Introduction to Standalone Connector
What is the Standalone Connector?
The standalone connector handles the communication between the source system and SAP Signavio Process Intelligence. This connector can be used, if the source system is not covered by one of the standard connectors in SAP Signavio Process Intelligence (or any other third party systems). It extracts data from the source system, transforms it to event log format, and is then uploaded to Process Intelligence to be analyzed.
However, the ETL scripts need to run externally (outside of SAP Signavio Process Intelligence) but uses the API to push the data to a process within the system.
The connector consists of multiple components working together to achieve this. This includes:
- A collection of extraction and transformation SQL scripts
- A configuration file in YAML format
- An SQLite database to ensure the correct data is loaded each time in case of regular loads
- A java application for triggering the actual extraction, transformation and loading
The following lesson will describe how these components work together and can be deployed to serve Process Intelligence with the required data.
Let's continue to learn more on the functionality on an SAP example.
The Connector uses A SAP technical (service) user to pull data from the source system and stores it in a S3 bucket.

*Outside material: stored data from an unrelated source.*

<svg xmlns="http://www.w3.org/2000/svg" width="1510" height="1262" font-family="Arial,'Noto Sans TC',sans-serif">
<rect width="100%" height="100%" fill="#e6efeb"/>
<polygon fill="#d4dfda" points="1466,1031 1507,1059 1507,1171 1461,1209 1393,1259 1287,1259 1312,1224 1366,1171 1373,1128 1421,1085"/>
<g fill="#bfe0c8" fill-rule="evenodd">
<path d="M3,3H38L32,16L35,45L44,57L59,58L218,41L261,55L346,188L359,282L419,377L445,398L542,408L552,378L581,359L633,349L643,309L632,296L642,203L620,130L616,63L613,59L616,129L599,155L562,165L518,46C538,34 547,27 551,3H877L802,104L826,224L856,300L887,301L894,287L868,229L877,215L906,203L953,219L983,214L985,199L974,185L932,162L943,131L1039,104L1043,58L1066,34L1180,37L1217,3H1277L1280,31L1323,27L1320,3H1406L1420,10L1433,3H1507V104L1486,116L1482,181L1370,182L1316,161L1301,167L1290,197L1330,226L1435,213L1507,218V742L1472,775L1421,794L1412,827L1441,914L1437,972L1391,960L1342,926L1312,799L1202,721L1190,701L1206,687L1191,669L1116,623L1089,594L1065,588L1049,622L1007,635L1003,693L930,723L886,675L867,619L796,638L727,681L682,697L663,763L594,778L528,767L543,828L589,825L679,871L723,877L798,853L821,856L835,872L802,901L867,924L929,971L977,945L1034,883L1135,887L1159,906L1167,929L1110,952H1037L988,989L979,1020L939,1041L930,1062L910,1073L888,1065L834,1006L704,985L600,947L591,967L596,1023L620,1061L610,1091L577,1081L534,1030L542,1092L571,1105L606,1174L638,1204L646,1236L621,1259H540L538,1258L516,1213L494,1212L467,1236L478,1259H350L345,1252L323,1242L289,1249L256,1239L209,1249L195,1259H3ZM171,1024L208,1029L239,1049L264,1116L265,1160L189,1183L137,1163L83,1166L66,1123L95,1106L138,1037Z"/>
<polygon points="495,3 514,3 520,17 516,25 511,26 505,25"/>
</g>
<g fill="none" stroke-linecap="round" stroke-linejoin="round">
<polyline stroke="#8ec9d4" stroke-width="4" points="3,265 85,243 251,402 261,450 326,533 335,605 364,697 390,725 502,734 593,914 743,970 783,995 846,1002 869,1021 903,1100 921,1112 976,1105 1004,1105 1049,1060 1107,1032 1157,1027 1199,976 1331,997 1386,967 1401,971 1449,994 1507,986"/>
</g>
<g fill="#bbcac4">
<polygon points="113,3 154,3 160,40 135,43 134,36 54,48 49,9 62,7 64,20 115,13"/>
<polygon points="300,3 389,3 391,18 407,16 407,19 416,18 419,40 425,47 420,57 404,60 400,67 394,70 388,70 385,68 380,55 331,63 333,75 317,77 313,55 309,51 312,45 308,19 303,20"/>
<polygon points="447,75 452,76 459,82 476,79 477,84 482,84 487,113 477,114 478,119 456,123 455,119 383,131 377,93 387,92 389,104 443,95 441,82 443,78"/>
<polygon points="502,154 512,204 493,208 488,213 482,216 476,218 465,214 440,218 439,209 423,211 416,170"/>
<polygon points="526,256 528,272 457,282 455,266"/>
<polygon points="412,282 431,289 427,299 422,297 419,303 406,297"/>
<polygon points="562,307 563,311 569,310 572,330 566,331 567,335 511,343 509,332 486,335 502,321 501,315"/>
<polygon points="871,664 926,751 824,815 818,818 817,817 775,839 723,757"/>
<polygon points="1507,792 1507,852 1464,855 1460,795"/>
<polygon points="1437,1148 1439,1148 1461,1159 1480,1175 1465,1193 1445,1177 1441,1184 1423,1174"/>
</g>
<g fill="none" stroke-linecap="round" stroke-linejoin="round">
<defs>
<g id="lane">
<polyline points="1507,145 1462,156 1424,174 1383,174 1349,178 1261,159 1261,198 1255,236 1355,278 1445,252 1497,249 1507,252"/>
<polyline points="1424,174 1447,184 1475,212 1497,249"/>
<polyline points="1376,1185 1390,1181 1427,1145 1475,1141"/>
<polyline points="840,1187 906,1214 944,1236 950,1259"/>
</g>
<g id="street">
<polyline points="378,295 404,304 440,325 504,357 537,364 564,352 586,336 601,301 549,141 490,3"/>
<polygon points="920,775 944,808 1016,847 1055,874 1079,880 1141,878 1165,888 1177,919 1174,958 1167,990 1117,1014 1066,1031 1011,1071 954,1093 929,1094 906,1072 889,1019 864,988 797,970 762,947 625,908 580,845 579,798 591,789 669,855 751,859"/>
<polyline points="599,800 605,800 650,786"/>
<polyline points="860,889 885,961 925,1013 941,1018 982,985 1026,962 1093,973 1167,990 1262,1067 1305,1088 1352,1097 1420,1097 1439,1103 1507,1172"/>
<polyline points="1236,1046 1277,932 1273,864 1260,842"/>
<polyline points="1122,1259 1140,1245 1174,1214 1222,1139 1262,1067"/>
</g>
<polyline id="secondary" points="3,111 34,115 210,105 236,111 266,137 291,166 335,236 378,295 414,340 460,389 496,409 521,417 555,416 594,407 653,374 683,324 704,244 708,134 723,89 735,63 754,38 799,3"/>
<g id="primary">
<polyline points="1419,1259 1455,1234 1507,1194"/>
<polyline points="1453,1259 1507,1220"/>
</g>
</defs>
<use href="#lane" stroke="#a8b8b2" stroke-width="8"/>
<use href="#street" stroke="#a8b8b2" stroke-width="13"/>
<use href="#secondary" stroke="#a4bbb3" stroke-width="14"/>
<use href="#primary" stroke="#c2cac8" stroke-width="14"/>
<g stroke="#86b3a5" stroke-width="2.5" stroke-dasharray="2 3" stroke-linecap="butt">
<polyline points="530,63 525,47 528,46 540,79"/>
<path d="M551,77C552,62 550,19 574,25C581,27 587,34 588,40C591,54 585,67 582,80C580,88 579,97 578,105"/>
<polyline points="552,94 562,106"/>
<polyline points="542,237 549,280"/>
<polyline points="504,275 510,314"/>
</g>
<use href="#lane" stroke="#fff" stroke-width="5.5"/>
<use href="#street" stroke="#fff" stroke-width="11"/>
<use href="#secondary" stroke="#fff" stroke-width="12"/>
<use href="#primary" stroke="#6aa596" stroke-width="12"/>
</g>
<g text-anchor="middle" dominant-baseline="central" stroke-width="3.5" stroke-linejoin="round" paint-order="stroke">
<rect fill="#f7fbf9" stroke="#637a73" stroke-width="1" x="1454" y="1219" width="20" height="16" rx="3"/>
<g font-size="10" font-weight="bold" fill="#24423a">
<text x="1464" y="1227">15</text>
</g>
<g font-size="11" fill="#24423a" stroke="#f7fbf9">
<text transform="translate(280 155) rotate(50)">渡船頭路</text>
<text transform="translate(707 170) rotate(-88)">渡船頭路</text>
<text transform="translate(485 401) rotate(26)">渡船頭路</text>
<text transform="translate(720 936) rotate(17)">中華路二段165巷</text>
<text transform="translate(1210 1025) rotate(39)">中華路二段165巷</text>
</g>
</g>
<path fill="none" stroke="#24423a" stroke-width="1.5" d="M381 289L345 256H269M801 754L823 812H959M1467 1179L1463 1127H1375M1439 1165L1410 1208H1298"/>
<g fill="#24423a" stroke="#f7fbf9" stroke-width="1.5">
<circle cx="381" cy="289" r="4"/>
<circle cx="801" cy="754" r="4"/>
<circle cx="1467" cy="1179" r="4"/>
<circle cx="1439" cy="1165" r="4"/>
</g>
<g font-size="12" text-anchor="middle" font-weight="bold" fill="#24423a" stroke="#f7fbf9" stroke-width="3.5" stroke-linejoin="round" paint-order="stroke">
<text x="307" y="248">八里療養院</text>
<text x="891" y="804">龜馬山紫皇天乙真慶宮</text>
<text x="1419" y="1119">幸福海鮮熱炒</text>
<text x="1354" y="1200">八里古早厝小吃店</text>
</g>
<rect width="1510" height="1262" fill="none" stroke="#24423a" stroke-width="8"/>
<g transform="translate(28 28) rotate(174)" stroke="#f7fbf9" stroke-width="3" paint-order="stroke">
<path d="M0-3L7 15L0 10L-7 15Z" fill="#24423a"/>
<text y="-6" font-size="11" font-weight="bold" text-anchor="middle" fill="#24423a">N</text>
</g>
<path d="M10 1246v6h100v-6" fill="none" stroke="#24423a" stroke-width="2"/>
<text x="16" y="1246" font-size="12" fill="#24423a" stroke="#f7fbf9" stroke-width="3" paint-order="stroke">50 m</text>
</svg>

The Connector uses Athena to generate an eventlog file from transformed S3 data and downloads this file.
The Connector uploads the event log file to the Process Intelligence API.
ETL Setup Using the Standalone Connector
In order for an automated ETL to work, we first need to setup an environment for the connector to run in. To do this, we need to setup the virtual machine.
Select each step below to learn more on setting this up.
Set Up the Virtual Machine
Staging Environment Setup
Depending on whether the data transformation can be performed in the source system, you might have to setup a dedicated staging environment. In most cases, this is much faster and better-suited for process mining. This also enables you to use multiple source systems.
In the case of AWS, an account is required with both S3 for data storage and Athena for running the transformation scripts.
Configuration - Connection
Once the environment setup is finished, the connector needs to be configured to fit the specific use case. This is done in the config.yaml file provided by SAP. It defines the actions required by the connector and the connection configurations, table extractions, and event collector configurations.
In the lesson, we will go over these parameters and provide a simplified example in which we'll extract example data from an SAP system and do the preparation for an Order to Cash analysis.
First, let's look at each step to begin configuring our connector.
Now that our connection is established, the next step is to define the extraction and necessary data. Let's look at the necessary parameters for delta loads. This can be done under tableSyncConfigurations. We start with the general parameters for each table that should be extracted. Learn more about each step to set up the general parameters of our tables.
Now that we have both our source system and extraction information, the next step is the transformation of our source data into the event log format. For this, we need 3 columns (case ID, event name, timestamp) under eventCollectorConfigurations. Learn more about each step in our Transformation Configuration.
The connector can be started as a Java application by running the below information in the terminal. First, go to the source directory of the connector then execute to begin.
java -jar signavio-connector.jar <command>
- Based on the tableSyncConfiguration:
- extract => extracts the raw table data from the source system by using the defined extraction scripts and uploads it to the staging area where it will be saved as raw tables. Table names in staging area will be dependent on the ones provided in tableSyncConfiguration.
- createschema => generates the schema for the raw tables
- transform => optimizes the raw table schema and merges row updates in case there are changes to overlapping rows between different delta loads. Updates on data that are already extracted in a previous load will be recognized based on the keyColumn and mostRecentRowColumn parameters.
- Based on eventCollectorConfiguration:
- eventlog => creates the event log out of the staging system based on the transformation scripts and uploads it to Process Intelligence.